そういう意味では、俺も大したことはしてないんだが、どうも、ファン君の中では、そういう評価になってしまっているらしい。
……おっかしいなあ。
「あら、ですが、アイテム袋を探しに来られたのでしょう? それでしたら、それなりのお力はお有りではありませんか? 一番安い品でも、250,000Nはしますからね。アイテム袋も一応を魔道具の扱いになりますので、それ相応のクエストをこなしたかたでなければ、お売りできませんし」
「ええっ!? そんなにするんですか!?」
「そうですよ、ファンさん。ですが、事実、私の方にも魔道具のコーナーへのご案内の許可が出ておりますので、つまりはそういうことでしょうね」
「すごいです、セージュさん!」
「いや、ファン君……君もそれだったら買えるから」
「はい?」
いや、きょとんとしてるけど、例のミスリルゴーレムの討伐報酬なら、ファン君ももらえるでしょ。あれ、五等分でも800,000Nだから、安めのアイテム袋なら買えるから。
そう、ファン君に説明する。
「えええっ!? そんなに頂けるんですか!?」
「うん。あ、そうそう、ファン君たちが受け取りに行く時は、リディアさんも一緒に連れて行ってね。

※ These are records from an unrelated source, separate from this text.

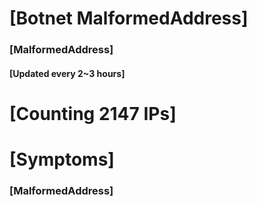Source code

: # [Botnet MalformedAddress]
### [MalformedAddress]
#### [Updated every 2~3 hours]

# [Counting 2147 IPs]

# [Symptoms] 
###   [MalformedAddress]
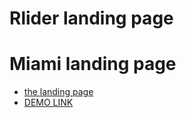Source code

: # Rlider landing page
# Miami landing page

- [the landing page](https://www.figma.com/file/WXaZ0lKexn5xu1HHbPI0Ln/Lider?node-id=0%3A1)
- [DEMO LINK](https://grygoriy-shytikov.github.io/rlider/)


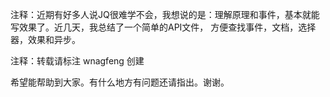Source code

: 注释：近期有好多人说JQ很难学不会，我想说的是：理解原理和事件，基本就能写效果了。近几天，我总结了一个简单的API文件，
方便查找事件，文档，选择器，效果和异步。      
      
注释：转载请标注 wnagfeng 创建

希望能帮助到大家。有什么地方有问题还请指出。谢谢。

あの人、この手の報酬はあんまり受け取らないで逃げるみたいだから」
後で本人にも伝えるけど、念のため、ファン君にも頼んでおく。
一応、護衛任務だから、ファン君が一緒ならギルドに顔を出してくれるような気がするしな。
「わかりました……それにしても、びっくりですよ」
いつの間にか、すごいことになってたんですね、と感心するファン君。
うん、それは俺も同感。
いっそのこと、俺が感じている困惑を共有できる仲間になるといいよ。
そのうち、歩けば、クエストにつまづくようになってくるから。
「それでしたら、どうなさいます? まず、店内を見て頂いてから、魔道具のコーナーへとご案内しましょうか?」
うちのお店に来られるのは初めてですよね? とキャサリンさん。
うん、そうだな。
ちょっと、どういう道具が並んでいるのかは興味があるしな。
ルーガたちも、店の中にある道具類に目を遣っているようだし。
「わかりました。魔道具の方は後でお願いします」
「かしこまりました。では、ご希望の際は私までお願いいたします」
そう言って、ファン君の横の椅子に座るキャサリンさん。
どうやら、本来の店番はキャサリンさんの仕事のようだな。
何となく、ふたりが並んでいると、ファン君が背伸びして、お手伝いをしているようにしか見えないけど、それはそれで和むというか。
そんなことを考えながら。
俺たちは店に並んでいる商品をひとつひとつ見ていくのだった。